━━━━━ 摘录文本

F. Deduction Queries
time limit per test 2 seconds
memory limit per test 256 megabytes
inputstandard input
outputstandard output

There is an array a of $2^{30}$ integers, indexed from 0 to $2^{30}−1$. Initially, you know that $0≤a_i<2^{30} (0≤i<2^{30})$

1 l r x: You are informed that the bitwise xor of the subarray [l,r] (ends inclusive) is equal to x. That is,$a_l⊕a_{l+1}⊕…⊕a_{r−1}⊕a_r=x$, where ⊕ is the bitwise xor operator. In some cases, the received update contradicts past updates. In this case, you should ignore the contradicting update (the current update).
2 l r: You are asked to output the bitwise xor of the subarray [l,r] (ends inclusive). If it is still impossible to know this value, considering all past updates, then output −1.
Note that the queries are encoded. That is, you need to write an online solution.

Input
The first line contains a single integer $q (1≤q≤2⋅10^5)$ — the number of queries.

Each of the next q lines describes a query. It contains one integer $t (1≤t≤2)$ — the type of query.

━━━━━━━━━━
━━━━━ 给定信息

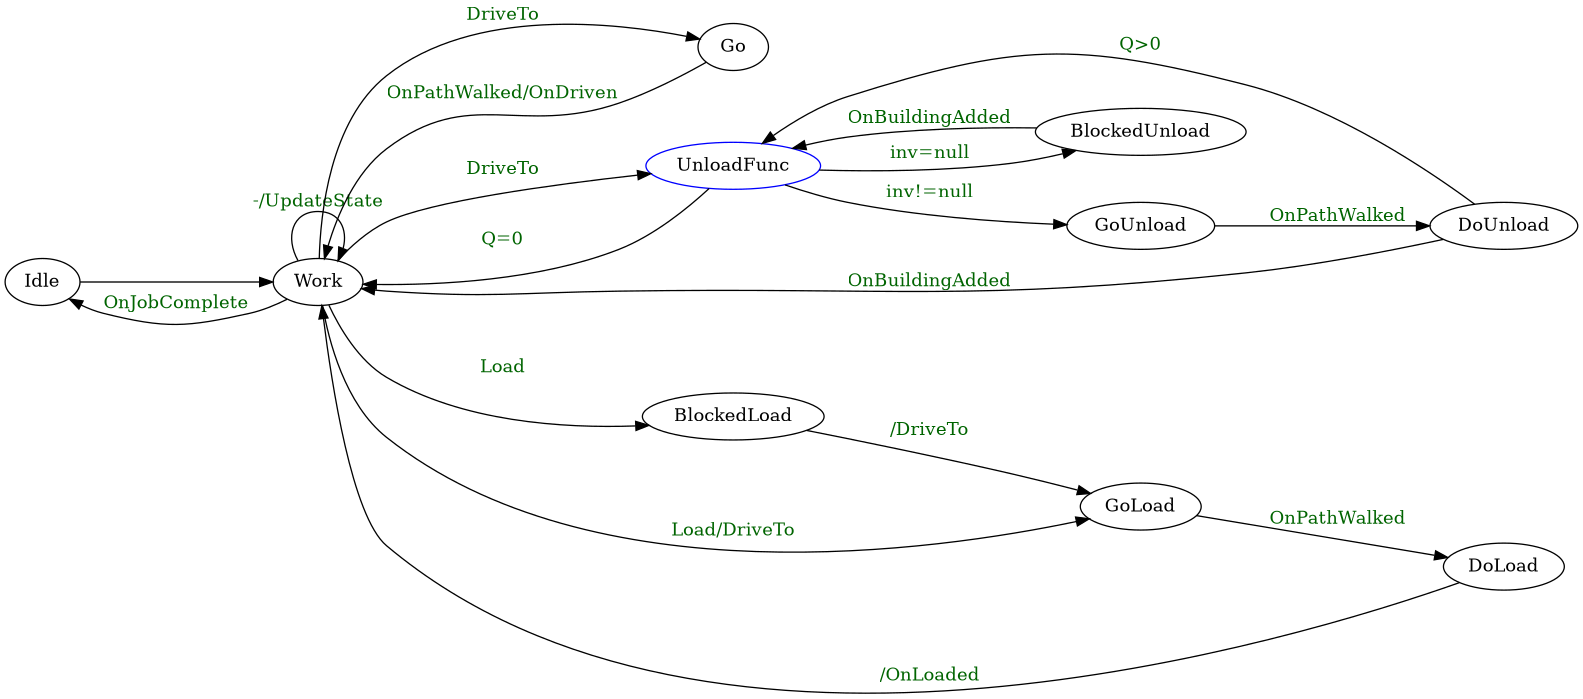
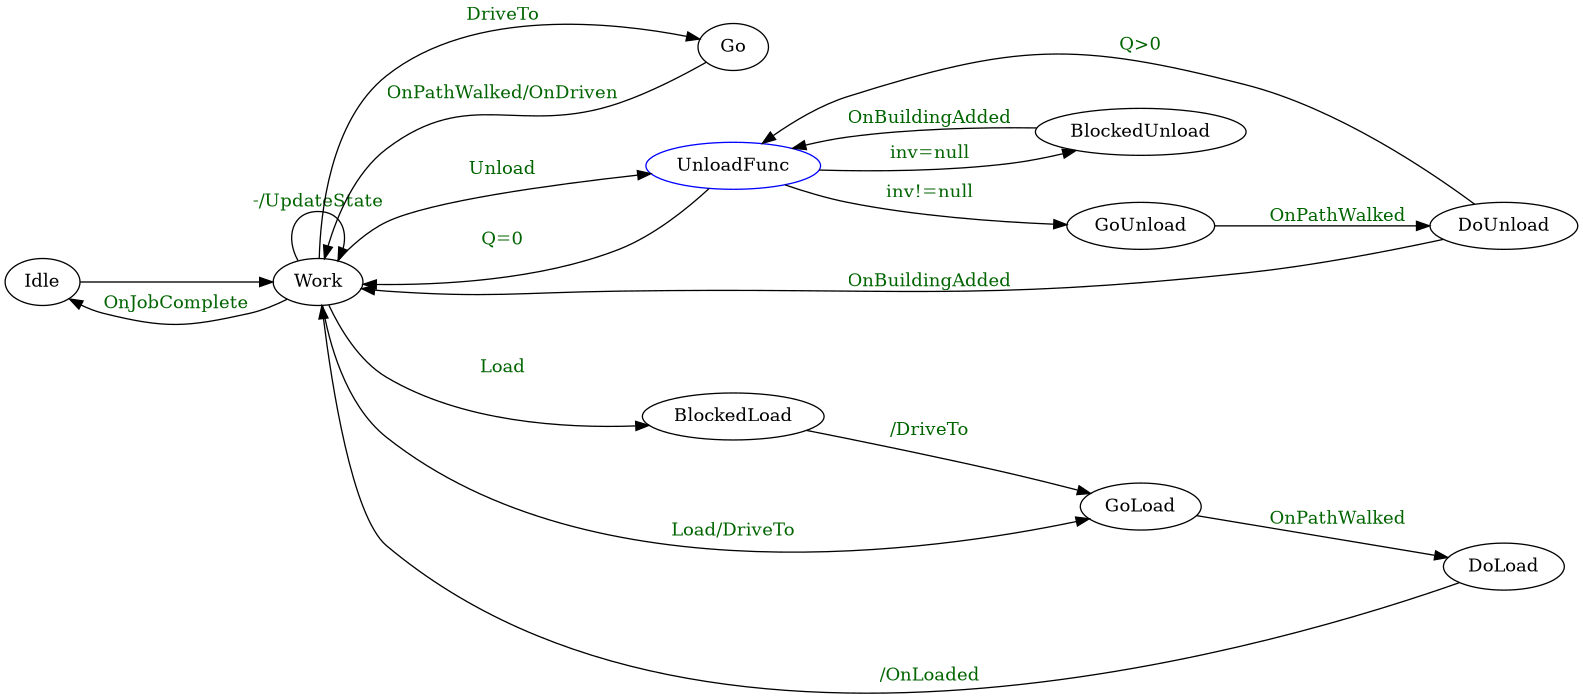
  digraph {
    nodesep=0.5
    rankdir=LR
    edge [fontcolor=darkgreen]
    Idle
    Work
    Go
    UnloadFunc [color=blue]
    GoLoad
    BlockedLoad
    GoUnload
    BlockedUnload
    DoLoad
    DoUnload
    Idle -> Work
    Work -> Idle [label=OnJobComplete]
    Work -> Work [label="-/UpdateState"]
    Work -> Go [label=DriveTo]
-   Work -> UnloadFunc [label=DriveTo]
+   Work -> UnloadFunc [label=Unload]
    Work -> GoLoad [label="Load/DriveTo"]
    Work -> BlockedLoad [label=Load]
    Go -> Work [label="OnPathWalked/OnDriven"]
    UnloadFunc -> Work [label="Q=0"]
    UnloadFunc -> GoUnload [label="inv!=null"]
    UnloadFunc -> BlockedUnload [label="inv=null"]
    GoLoad -> DoLoad [label=OnPathWalked]
    BlockedLoad -> GoLoad [label="/DriveTo"]
    GoUnload -> DoUnload [label=OnPathWalked]
    BlockedUnload -> UnloadFunc [label=OnBuildingAdded]
    DoLoad -> Work [label="/OnLoaded"]
    DoUnload -> Work [label=OnBuildingAdded]
    DoUnload -> UnloadFunc [label="Q>0"]
  }
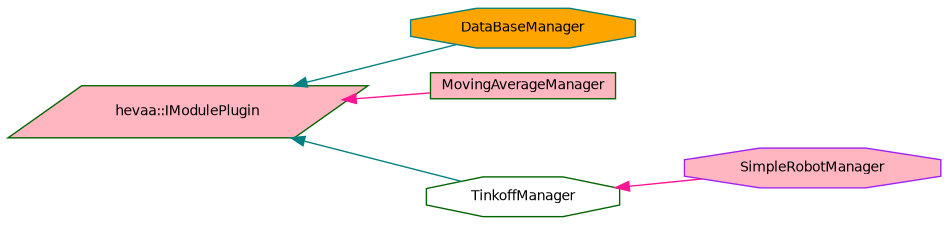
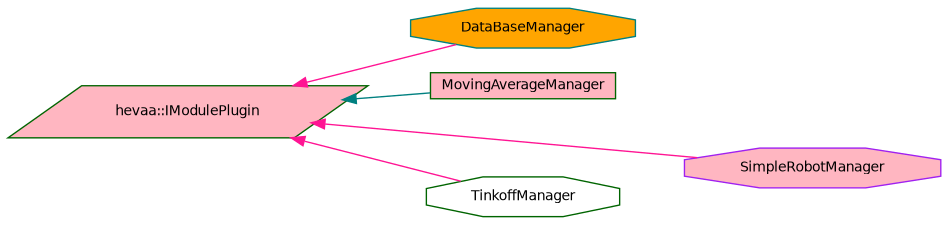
  digraph {
    rankdir=LR
    node [color=darkgreen fillcolor=lightpink fontname=Helvetica fontsize=10 shape=octagon style=filled]
    edge [color=teal dir=back fontname=Helvetica fontsize=10 labelfontname=Helvetica labelfontsize=10 style=solid]
    n1 [fontcolor=black height=0.2 label="hevaa::IModulePlugin" shape=parallelogram width=0.4]
    n2 [color=teal fillcolor=orange height=0.2 label=DataBaseManager width=0.4]
    n3 [height=0.2 label=MovingAverageManager shape=box width=0.4]
    n4 [color=purple height=0.2 label=SimpleRobotManager width=0.4]
    n5 [fillcolor=white height=0.2 label=TinkoffManager width=0.4]
-   n1 -> n2
-   n1 -> n3 [color=deeppink]
-   n5 -> n4 [color=deeppink]
-   n1 -> n5
+   n1 -> n2 [color=deeppink]
+   n1 -> n3
+   n1 -> n4 [color=deeppink]
+   n1 -> n5 [color=deeppink]
  }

━━━━━━━━━━

按照摘录文本，为什么必须编写在线解法？请用一到三句话说明。 作答时只依据摘录文本。

因为查询是经过编码的，所以必须编写在线解法。